▶ _ABOUT THIS EXERCISE_:
Everything in the records below goes into the copy exactly, except the pictures.
___ PROVIDED DATA
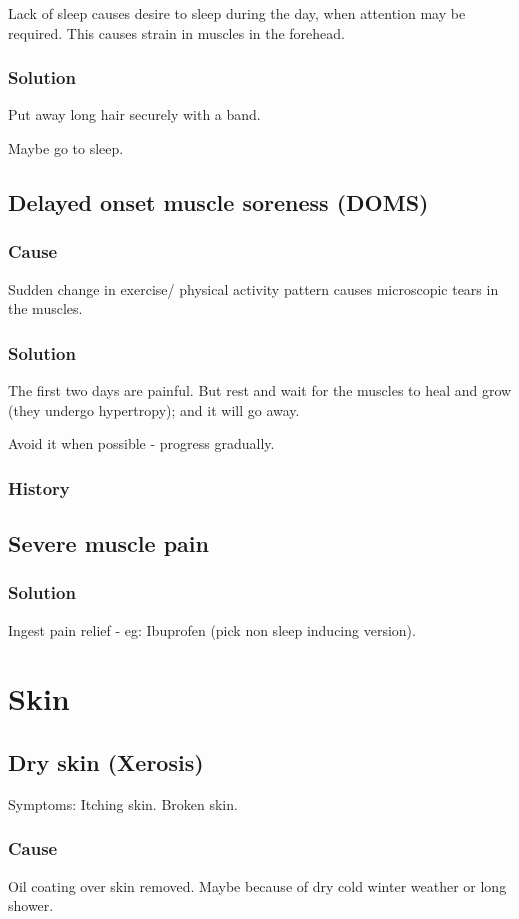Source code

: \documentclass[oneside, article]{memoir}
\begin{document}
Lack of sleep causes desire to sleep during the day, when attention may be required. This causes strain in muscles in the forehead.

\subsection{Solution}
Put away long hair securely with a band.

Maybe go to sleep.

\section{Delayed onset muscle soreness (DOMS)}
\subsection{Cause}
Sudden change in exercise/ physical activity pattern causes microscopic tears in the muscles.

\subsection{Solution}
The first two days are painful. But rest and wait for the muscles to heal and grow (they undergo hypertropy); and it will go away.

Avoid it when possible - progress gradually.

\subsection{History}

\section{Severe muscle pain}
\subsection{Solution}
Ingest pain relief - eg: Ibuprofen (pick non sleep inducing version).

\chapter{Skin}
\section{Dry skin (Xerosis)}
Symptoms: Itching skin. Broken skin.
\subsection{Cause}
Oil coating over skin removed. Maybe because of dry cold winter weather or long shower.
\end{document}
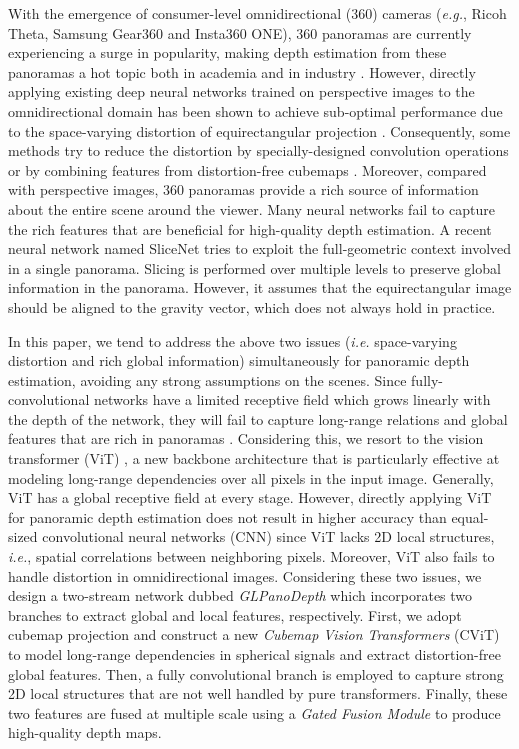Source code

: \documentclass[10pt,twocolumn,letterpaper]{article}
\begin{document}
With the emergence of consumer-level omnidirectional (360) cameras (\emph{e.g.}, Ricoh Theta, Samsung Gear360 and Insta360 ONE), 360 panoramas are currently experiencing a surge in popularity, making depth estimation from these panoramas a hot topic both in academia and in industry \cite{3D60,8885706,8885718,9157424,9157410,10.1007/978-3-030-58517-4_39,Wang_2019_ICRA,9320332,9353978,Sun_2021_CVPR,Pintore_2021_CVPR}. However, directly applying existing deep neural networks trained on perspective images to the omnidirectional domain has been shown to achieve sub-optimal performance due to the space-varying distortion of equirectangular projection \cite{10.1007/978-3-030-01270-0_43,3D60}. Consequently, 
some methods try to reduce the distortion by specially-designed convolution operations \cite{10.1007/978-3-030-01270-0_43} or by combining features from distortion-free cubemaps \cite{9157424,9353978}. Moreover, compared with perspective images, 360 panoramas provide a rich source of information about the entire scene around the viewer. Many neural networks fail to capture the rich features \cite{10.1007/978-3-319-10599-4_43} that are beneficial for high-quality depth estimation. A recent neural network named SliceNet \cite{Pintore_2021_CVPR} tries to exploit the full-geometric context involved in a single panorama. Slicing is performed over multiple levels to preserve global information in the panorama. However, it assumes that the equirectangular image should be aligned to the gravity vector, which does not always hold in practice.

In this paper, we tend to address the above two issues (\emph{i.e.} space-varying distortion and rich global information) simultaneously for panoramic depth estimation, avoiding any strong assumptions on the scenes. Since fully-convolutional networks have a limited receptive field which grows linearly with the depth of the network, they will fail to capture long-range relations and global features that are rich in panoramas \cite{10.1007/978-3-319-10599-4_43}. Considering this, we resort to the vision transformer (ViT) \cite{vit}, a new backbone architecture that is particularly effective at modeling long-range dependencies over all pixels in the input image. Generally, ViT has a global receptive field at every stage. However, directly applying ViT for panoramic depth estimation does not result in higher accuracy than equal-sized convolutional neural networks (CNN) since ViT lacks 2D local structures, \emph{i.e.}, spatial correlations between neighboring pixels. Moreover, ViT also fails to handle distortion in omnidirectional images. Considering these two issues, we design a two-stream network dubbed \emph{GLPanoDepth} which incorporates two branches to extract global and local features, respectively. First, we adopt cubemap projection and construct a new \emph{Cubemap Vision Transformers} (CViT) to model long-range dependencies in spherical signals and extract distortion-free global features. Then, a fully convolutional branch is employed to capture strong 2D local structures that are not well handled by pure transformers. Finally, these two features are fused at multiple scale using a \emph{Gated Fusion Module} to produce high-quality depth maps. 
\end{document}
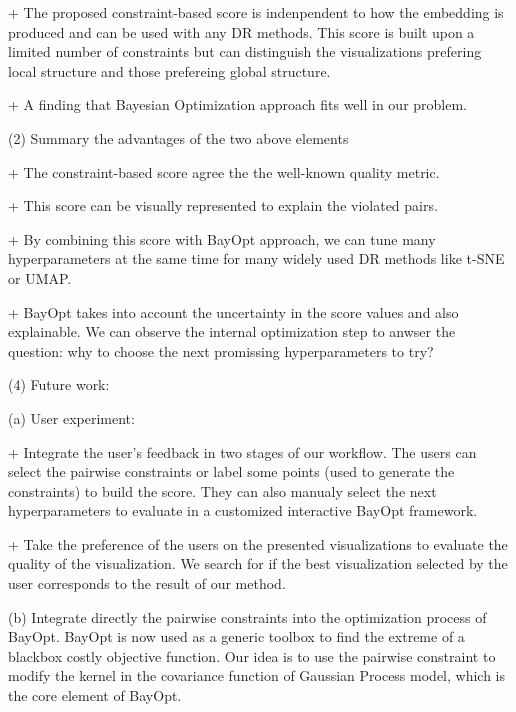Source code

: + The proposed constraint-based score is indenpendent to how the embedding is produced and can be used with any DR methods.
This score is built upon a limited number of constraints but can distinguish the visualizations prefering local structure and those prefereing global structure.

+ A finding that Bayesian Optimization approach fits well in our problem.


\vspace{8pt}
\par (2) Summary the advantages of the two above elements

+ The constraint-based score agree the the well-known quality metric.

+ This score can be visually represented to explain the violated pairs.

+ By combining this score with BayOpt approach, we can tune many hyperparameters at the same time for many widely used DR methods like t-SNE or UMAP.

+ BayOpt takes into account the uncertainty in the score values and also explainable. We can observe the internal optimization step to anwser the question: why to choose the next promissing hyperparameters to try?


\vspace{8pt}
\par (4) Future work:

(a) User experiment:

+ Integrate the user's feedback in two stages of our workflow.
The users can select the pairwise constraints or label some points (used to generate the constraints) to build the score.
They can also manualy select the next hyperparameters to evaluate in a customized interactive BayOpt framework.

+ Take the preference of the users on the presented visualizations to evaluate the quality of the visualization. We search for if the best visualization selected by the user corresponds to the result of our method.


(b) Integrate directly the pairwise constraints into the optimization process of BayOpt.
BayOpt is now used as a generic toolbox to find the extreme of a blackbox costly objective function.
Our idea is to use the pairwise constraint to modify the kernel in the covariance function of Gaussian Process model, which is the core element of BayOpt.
______
▶ _REPLY_:
Source code

: \documentclass[oneside, article]{memoir}
\begin{document}
Lack of sleep causes desire to sleep during the day, when attention may be required. This causes strain in muscles in the forehead.

\subsection{Solution}
Put away long hair securely with a band.

Maybe go to sleep.

\section{Delayed onset muscle soreness (DOMS)}
\subsection{Cause}
Sudden change in exercise/ physical activity pattern causes microscopic tears in the muscles.

\subsection{Solution}
The first two days are painful. But rest and wait for the muscles to heal and grow (they undergo hypertropy); and it will go away.

Avoid it when possible - progress gradually.

\subsection{History}

\section{Severe muscle pain}
\subsection{Solution}
Ingest pain relief - eg: Ibuprofen (pick non sleep inducing version).

\chapter{Skin}
\section{Dry skin (Xerosis)}
Symptoms: Itching skin. Broken skin.
\subsection{Cause}
Oil coating over skin removed. Maybe because of dry cold winter weather or long shower.
\end{document}
Source code

: \documentclass[10pt,twocolumn,letterpaper]{article}
\begin{document}
With the emergence of consumer-level omnidirectional (360) cameras (\emph{e.g.}, Ricoh Theta, Samsung Gear360 and Insta360 ONE), 360 panoramas are currently experiencing a surge in popularity, making depth estimation from these panoramas a hot topic both in academia and in industry \cite{3D60,8885706,8885718,9157424,9157410,10.1007/978-3-030-58517-4_39,Wang_2019_ICRA,9320332,9353978,Sun_2021_CVPR,Pintore_2021_CVPR}. However, directly applying existing deep neural networks trained on perspective images to the omnidirectional domain has been shown to achieve sub-optimal performance due to the space-varying distortion of equirectangular projection \cite{10.1007/978-3-030-01270-0_43,3D60}. Consequently, 
some methods try to reduce the distortion by specially-designed convolution operations \cite{10.1007/978-3-030-01270-0_43} or by combining features from distortion-free cubemaps \cite{9157424,9353978}. Moreover, compared with perspective images, 360 panoramas provide a rich source of information about the entire scene around the viewer. Many neural networks fail to capture the rich features \cite{10.1007/978-3-319-10599-4_43} that are beneficial for high-quality depth estimation. A recent neural network named SliceNet \cite{Pintore_2021_CVPR} tries to exploit the full-geometric context involved in a single panorama. Slicing is performed over multiple levels to preserve global information in the panorama. However, it assumes that the equirectangular image should be aligned to the gravity vector, which does not always hold in practice.

In this paper, we tend to address the above two issues (\emph{i.e.} space-varying distortion and rich global information) simultaneously for panoramic depth estimation, avoiding any strong assumptions on the scenes. Since fully-convolutional networks have a limited receptive field which grows linearly with the depth of the network, they will fail to capture long-range relations and global features that are rich in panoramas \cite{10.1007/978-3-319-10599-4_43}. Considering this, we resort to the vision transformer (ViT) \cite{vit}, a new backbone architecture that is particularly effective at modeling long-range dependencies over all pixels in the input image. Generally, ViT has a global receptive field at every stage. However, directly applying ViT for panoramic depth estimation does not result in higher accuracy than equal-sized convolutional neural networks (CNN) since ViT lacks 2D local structures, \emph{i.e.}, spatial correlations between neighboring pixels. Moreover, ViT also fails to handle distortion in omnidirectional images. Considering these two issues, we design a two-stream network dubbed \emph{GLPanoDepth} which incorporates two branches to extract global and local features, respectively. First, we adopt cubemap projection and construct a new \emph{Cubemap Vision Transformers} (CViT) to model long-range dependencies in spherical signals and extract distortion-free global features. Then, a fully convolutional branch is employed to capture strong 2D local structures that are not well handled by pure transformers. Finally, these two features are fused at multiple scale using a \emph{Gated Fusion Module} to produce high-quality depth maps. 
\end{document}
Source code

: + The proposed constraint-based score is indenpendent to how the embedding is produced and can be used with any DR methods.
This score is built upon a limited number of constraints but can distinguish the visualizations prefering local structure and those prefereing global structure.

+ A finding that Bayesian Optimization approach fits well in our problem.


\vspace{8pt}
\par (2) Summary the advantages of the two above elements

+ The constraint-based score agree the the well-known quality metric.

+ This score can be visually represented to explain the violated pairs.

+ By combining this score with BayOpt approach, we can tune many hyperparameters at the same time for many widely used DR methods like t-SNE or UMAP.

+ BayOpt takes into account the uncertainty in the score values and also explainable. We can observe the internal optimization step to anwser the question: why to choose the next promissing hyperparameters to try?


\vspace{8pt}
\par (4) Future work:

(a) User experiment:

+ Integrate the user's feedback in two stages of our workflow.
The users can select the pairwise constraints or label some points (used to generate the constraints) to build the score.
They can also manualy select the next hyperparameters to evaluate in a customized interactive BayOpt framework.

+ Take the preference of the users on the presented visualizations to evaluate the quality of the visualization. We search for if the best visualization selected by the user corresponds to the result of our method.


(b) Integrate directly the pairwise constraints into the optimization process of BayOpt.
BayOpt is now used as a generic toolbox to find the extreme of a blackbox costly objective function.
Our idea is to use the pairwise constraint to modify the kernel in the covariance function of Gaussian Process model, which is the core element of BayOpt.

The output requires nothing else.